I considered how to represent something so seemingly trivial as a journey I take almost everyday. My first thought was, of course, photographs, but any I took felt like a detachment from something that I realised was surprisingly intimate. Each time I walk that route something will be different even if every other aspect is identical. My thoughts won’t repeat in the same places every time I travel, but run wild, enflamed by the sights, sounds and smells I encounter on my half an hour adventure.

I start by leaving my house and immediately having to re-enter because I left my keys indoors. Cue phoning my sleepy housemates and incessant apologising.

As I walk down the street I look out for the tabby cat that took a liking to me last year. I haven’t seen her since returning, I hope she’s ok. I walk under the stone bridge that lifts the train-tracks above our heads and marvel at the dappling of light that makes the plethora of graffiti shine. Is graffiti a way to merely gain a response or is it someones real desire to share their artistic musings? It’s difficult to think deeply about graffiti when someone have sprayed a phallic genital over the top of someone else’s phenomenal piece.

The sun shines in my eyes and strobes as I walk next to the metal fence that houses the Rugby Arena. I always worry that I stare to much while walking and that people are going to think there is something wrong with me. I want to not worry what strangers think … I haven’t yet succeeded.

When I knew I was going to writing about my journey, the story formed in my head as I was walking, and became a part of the experience. I noticed things I do every day that otherwise I don’t even realise are things I do. My marvel at the enormous willow tree behind the old abandoned pub, how I feel the desire every day I walk past it to peer over into the river. I think I find water calming.

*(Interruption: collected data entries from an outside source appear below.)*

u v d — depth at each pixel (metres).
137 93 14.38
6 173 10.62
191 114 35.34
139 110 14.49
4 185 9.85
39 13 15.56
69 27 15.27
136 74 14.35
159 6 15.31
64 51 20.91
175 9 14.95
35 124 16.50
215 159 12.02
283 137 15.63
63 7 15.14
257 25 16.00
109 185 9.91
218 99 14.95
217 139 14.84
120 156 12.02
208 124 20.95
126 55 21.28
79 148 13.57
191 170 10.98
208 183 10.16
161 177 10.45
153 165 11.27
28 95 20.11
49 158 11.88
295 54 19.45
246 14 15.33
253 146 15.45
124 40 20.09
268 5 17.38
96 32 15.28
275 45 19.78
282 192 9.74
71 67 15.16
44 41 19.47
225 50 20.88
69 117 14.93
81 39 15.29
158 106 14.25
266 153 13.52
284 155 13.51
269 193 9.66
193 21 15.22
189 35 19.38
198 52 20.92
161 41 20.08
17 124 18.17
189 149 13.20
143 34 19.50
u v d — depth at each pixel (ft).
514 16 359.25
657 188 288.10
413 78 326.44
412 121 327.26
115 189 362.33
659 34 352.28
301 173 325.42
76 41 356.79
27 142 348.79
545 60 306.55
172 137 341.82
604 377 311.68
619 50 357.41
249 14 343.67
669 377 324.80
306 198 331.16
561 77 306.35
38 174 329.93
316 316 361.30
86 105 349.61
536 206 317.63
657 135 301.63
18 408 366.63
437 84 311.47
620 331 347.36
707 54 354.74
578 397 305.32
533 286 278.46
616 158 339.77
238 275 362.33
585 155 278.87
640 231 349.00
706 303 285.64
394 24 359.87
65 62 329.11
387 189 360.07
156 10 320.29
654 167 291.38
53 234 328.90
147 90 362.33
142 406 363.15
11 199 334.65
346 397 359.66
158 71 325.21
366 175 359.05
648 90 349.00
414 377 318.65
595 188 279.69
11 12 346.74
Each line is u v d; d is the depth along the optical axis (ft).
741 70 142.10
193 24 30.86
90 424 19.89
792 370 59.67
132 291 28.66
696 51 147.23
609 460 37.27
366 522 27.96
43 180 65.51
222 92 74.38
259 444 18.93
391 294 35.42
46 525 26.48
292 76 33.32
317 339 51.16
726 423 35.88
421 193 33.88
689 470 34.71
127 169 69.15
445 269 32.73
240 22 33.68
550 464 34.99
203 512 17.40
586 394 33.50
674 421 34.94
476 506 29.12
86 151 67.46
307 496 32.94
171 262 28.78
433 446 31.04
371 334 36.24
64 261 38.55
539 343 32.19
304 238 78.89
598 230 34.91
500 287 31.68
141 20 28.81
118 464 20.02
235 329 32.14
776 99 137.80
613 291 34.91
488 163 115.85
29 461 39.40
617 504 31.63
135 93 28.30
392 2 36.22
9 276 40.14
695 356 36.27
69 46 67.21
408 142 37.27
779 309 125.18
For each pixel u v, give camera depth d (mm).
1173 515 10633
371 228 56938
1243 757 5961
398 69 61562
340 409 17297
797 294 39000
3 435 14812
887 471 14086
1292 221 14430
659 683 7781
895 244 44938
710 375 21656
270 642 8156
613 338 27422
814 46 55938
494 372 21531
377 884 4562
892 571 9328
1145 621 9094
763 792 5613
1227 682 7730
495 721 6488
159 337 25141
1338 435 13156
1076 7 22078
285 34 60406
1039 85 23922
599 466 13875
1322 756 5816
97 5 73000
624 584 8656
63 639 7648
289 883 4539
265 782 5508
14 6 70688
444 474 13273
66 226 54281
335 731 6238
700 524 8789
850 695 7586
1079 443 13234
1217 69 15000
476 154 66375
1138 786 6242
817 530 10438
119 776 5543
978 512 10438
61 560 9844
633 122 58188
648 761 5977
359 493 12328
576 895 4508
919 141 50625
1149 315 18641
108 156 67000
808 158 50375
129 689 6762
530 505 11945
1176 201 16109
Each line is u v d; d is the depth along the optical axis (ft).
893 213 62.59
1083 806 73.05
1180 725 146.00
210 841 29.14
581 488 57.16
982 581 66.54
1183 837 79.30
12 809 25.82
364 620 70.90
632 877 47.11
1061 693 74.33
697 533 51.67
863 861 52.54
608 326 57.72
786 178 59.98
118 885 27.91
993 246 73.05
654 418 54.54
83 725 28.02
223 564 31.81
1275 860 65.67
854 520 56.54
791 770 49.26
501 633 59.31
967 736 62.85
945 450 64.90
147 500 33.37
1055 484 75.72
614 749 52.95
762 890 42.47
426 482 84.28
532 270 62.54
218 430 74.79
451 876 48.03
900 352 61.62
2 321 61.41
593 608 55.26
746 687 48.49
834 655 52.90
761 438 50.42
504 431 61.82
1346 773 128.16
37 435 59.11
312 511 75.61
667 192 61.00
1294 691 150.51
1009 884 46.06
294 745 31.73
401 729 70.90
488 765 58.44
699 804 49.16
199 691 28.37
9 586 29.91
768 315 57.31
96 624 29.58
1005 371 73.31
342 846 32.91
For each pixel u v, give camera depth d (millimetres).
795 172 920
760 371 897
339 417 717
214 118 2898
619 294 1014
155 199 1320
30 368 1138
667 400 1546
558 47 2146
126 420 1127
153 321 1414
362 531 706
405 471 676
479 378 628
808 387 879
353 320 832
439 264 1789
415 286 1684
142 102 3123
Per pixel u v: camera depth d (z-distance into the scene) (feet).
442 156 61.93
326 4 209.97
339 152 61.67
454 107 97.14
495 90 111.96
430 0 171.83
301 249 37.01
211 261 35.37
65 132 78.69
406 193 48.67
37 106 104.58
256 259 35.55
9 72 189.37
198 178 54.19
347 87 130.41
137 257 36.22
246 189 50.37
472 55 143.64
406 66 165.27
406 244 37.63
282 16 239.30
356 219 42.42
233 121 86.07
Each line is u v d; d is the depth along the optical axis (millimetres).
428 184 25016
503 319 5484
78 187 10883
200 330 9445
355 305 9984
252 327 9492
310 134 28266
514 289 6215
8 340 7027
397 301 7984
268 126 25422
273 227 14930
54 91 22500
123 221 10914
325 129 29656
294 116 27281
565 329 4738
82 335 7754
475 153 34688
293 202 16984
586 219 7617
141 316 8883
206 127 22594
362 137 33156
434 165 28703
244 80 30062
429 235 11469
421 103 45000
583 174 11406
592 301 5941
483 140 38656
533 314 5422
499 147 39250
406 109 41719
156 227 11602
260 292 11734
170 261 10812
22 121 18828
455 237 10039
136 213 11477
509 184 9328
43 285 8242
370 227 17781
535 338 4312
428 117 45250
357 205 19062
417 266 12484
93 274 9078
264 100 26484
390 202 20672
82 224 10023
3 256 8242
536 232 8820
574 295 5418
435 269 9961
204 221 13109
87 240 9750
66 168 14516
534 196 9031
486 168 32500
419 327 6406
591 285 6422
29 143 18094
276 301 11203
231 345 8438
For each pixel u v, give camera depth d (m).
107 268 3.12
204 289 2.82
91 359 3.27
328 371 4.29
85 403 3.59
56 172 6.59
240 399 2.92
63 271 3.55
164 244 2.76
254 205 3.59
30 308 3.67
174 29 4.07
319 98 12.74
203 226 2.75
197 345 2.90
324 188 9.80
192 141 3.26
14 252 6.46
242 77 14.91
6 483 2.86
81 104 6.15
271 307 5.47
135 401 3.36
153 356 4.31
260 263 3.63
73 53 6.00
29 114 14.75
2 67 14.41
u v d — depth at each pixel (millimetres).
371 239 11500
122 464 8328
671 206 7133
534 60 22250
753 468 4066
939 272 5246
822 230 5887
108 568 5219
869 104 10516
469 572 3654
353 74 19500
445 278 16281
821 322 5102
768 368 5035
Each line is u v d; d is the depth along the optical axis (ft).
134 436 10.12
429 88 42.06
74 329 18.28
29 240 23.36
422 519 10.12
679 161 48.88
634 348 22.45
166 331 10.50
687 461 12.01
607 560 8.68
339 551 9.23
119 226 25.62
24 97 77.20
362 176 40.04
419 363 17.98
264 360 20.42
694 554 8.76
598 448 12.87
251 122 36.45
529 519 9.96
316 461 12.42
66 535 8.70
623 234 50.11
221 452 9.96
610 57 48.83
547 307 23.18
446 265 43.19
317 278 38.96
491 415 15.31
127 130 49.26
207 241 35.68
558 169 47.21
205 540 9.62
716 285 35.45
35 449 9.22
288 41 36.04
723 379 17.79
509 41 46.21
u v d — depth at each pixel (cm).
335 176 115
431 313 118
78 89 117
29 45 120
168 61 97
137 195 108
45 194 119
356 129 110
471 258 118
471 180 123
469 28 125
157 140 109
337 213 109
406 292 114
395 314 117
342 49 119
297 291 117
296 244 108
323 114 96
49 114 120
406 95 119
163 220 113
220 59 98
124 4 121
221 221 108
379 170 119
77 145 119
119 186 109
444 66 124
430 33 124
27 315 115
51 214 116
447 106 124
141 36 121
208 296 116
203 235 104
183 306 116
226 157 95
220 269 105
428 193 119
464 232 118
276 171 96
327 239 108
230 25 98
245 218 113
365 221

As I go through the tunnel to a new road, I instantly feel calmer. I am making progress. I enjoy this road because of the buildings, old and beautiful because of it. Buildings with top floors that jut out further than the bottom, and are covered in wood and beams that are silent but I imagine them creaking. The heavy wooden doors look more suited for a Cathedral instead of ‘Bears and Doll Houses’.

The writing gets harder here, because my mind wandered to the point where the journey was insignificant to my thoughts. It became something I was travelling with a purpose but no investment. As long as it got me where I needed to be, my mind was free to wander to things I can’t even remember now. I briefly considered why Teepees had appeared in the centre of town but was then distracted by someone talking quite emphatically and it wasn’t possible to discern whether they had a hands-free head-set, or were conversing with their personal unseen entities.

As I see the Ellen Terry building my mind snaps back to reality and I feel relief for the end. I also consider that my relief is intrinsically linked to the fact I am incredibly lazy.

I don’t dislike the journey, but so often it feels like wasted time. I don’t remember what I am thinking about when my mind wanders from my movements, so I feel lost despite the purpose of the journey being completed and successful.

As I walk into the building, trying to juggle my coffee with my Student Card, I realise I have to try and write this in a way that gives context to something that feels incredibly abstract to me. I want this so desperately to make sense and sound beautiful … but my thoughts are my own and the journey itself is not one of beauty but necessity. I see beauty in my surroundings, not the task of walking.